Skip to content

Latest commit

 

History

History
186 lines (128 loc) · 7.12 KB

OpenAlex_venues.md

File metadata and controls

186 lines (128 loc) · 7.12 KB

Matching OpenAlex venues to Wikidata identifiers

Here we report on work done to match OpenAlex venues to Wikidata.

tldr:

  • out of 97.225 scholarly journals in wikidata with an issn_l, 78% have an OpenAlex id (75.911) (up from 29k on March 11th)
  • from the 112.215 venues with an issn_l in OpenAlex, 67% have a wikidata identifier (75.541)
  • more work needed to match OpenAlex venues to wikidata (and other identifiers), the best way to help is to add OpenAlex ids to wikidata

disclaimer: I am not the only the one adding OpenAlex identifiers to Wikidata. This builds on work of several other wikidata volunteers. The approach described here are the one I use.

[SET OF TASKS]
1. Answer these from the page on matching OpenAlex venues to Wikidata:
(a) How many scholarly journals in Wikidata with an issn_l have an OpenAlex id?
(b) What is the best way to help, according to the page?
(c) What is the file name shown at the top of the page?
2. Repeat the part of the OpenAlex venues page starting with "Matching OpenAlex venues" and going on through "on March 11th)".

[DATA EXCERPT]
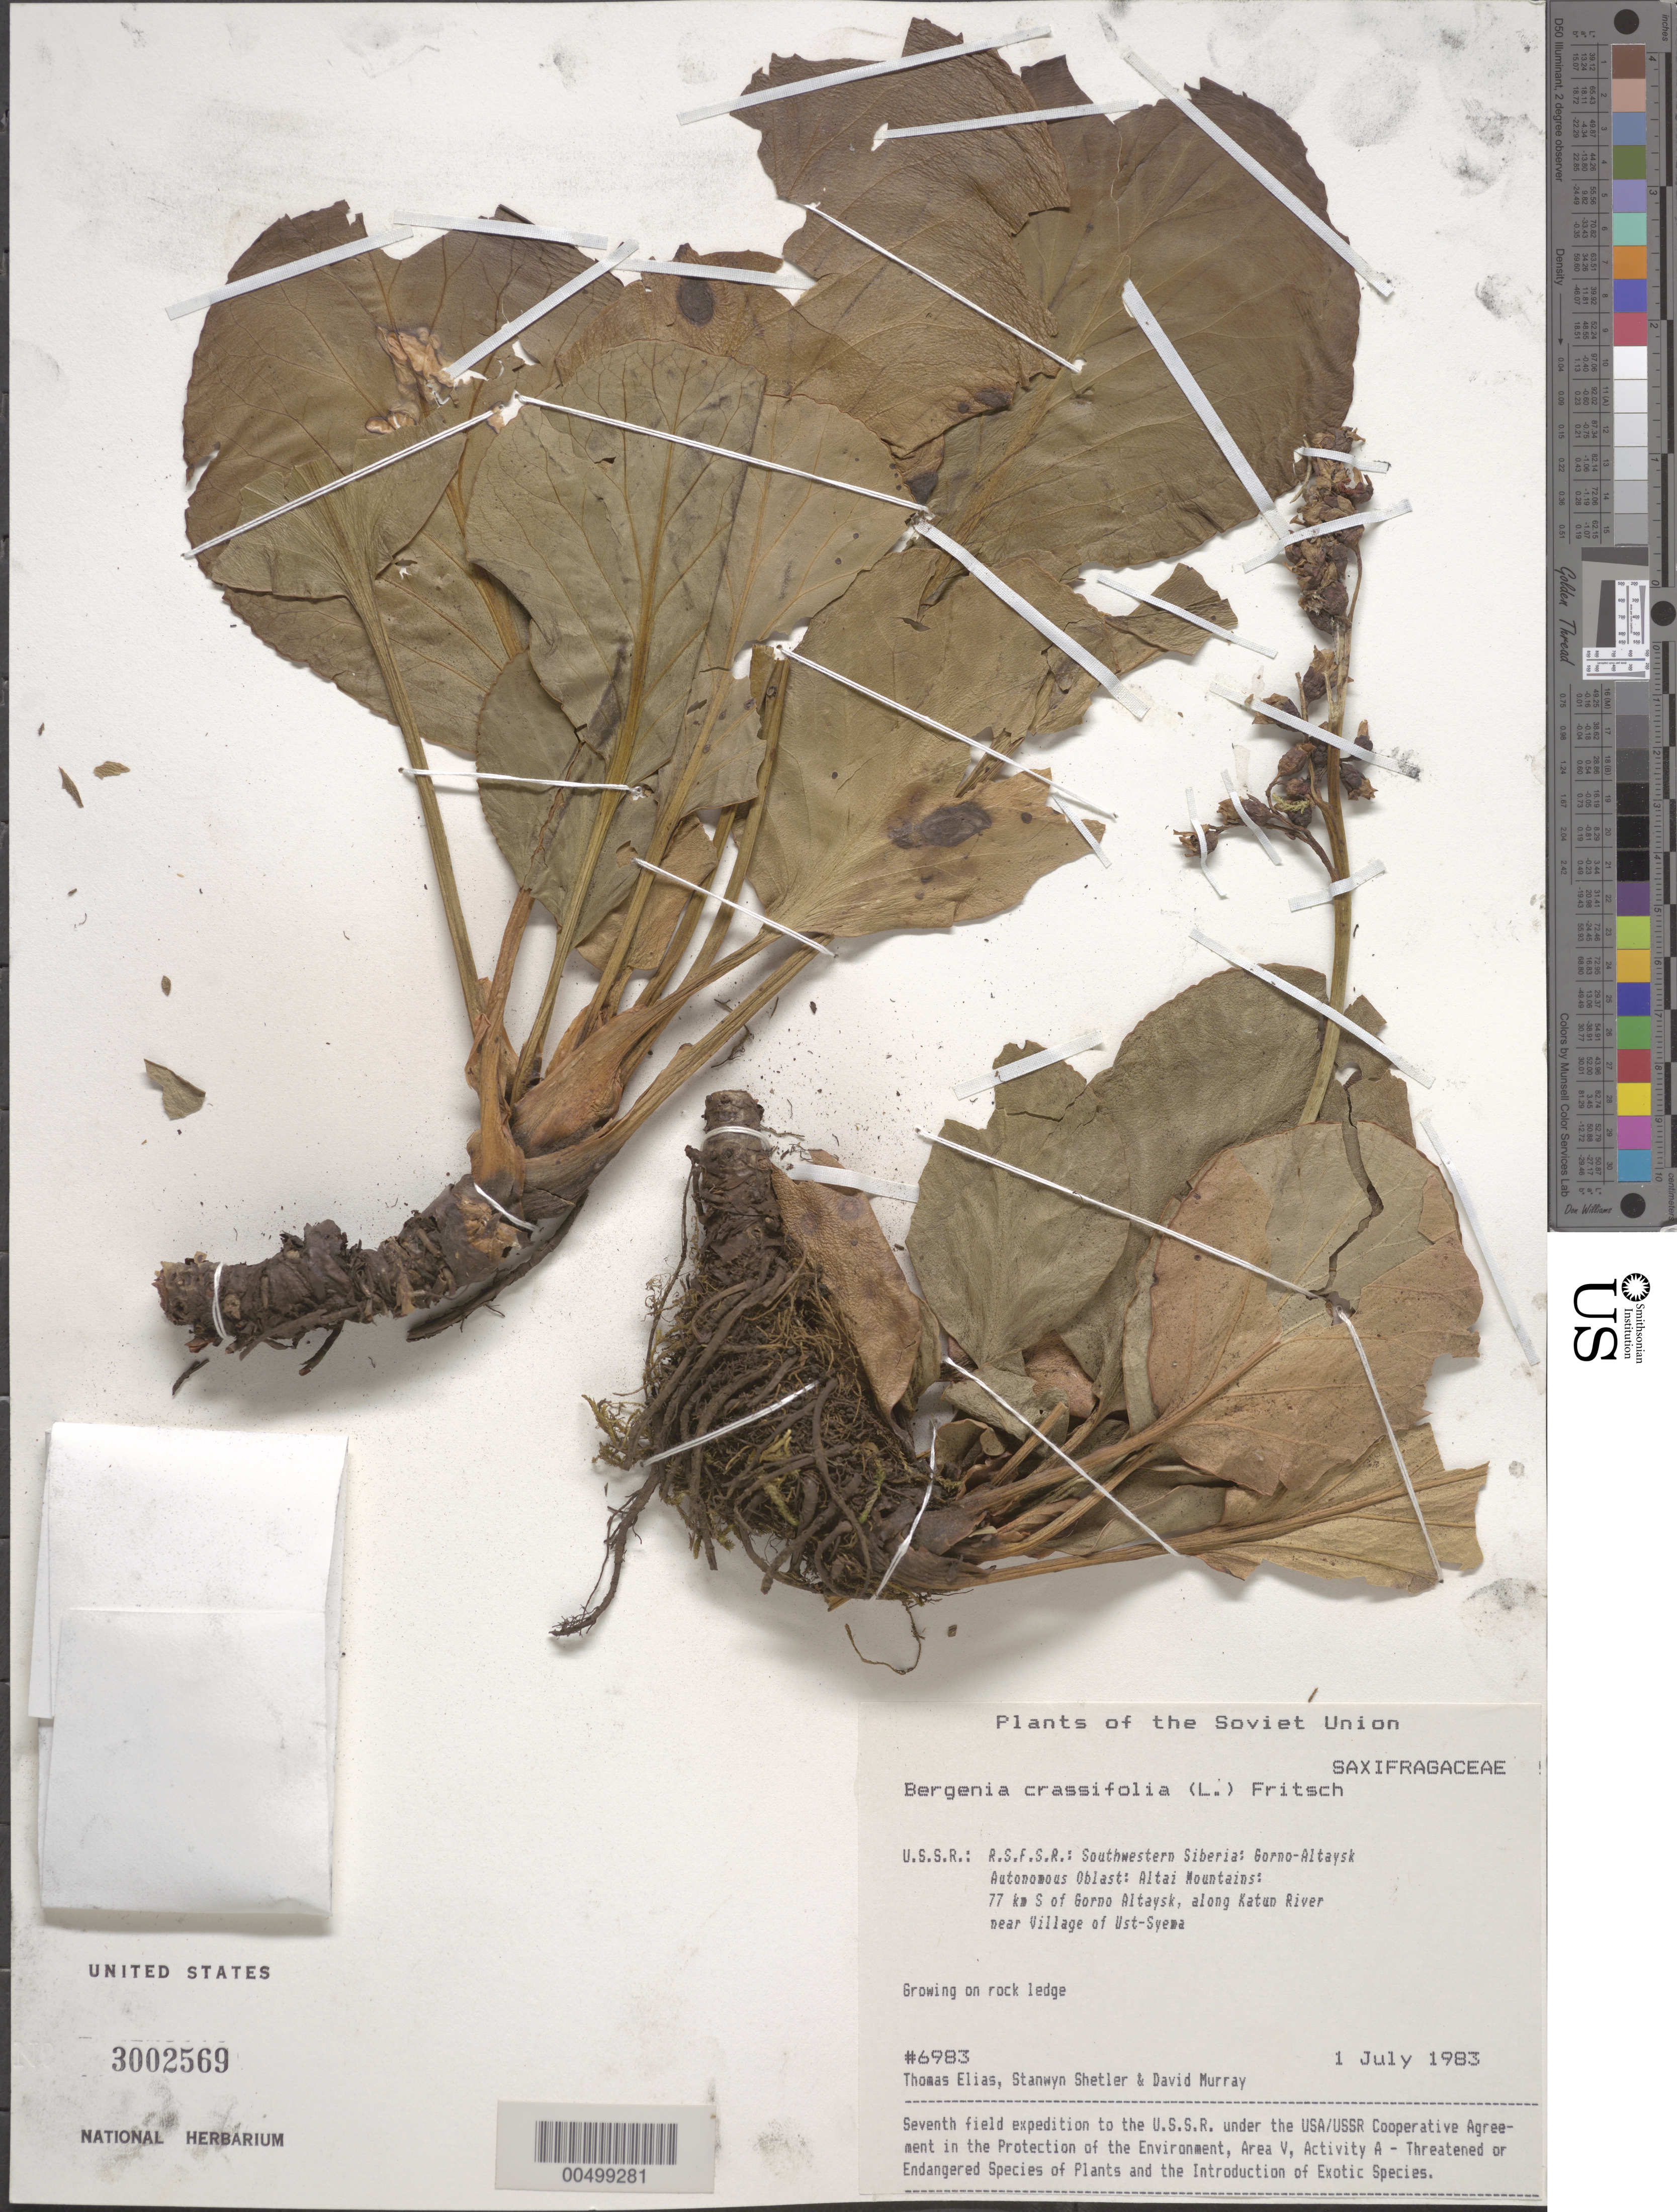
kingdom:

[THE RESPONSES]
1.
(a) 75.911, which is 78% of the 97.225 journals.
(b) Adding OpenAlex ids to Wikidata.
(c) OpenAlex_venues.md

2.
Matching OpenAlex venues to Wikidata identifiers

Here we report on work done to match OpenAlex venues to Wikidata.

tldr:

  • out of 97.225 scholarly journals in wikidata with an issn_l, 78% have an OpenAlex id (75.911) (up from 29k on March 11th)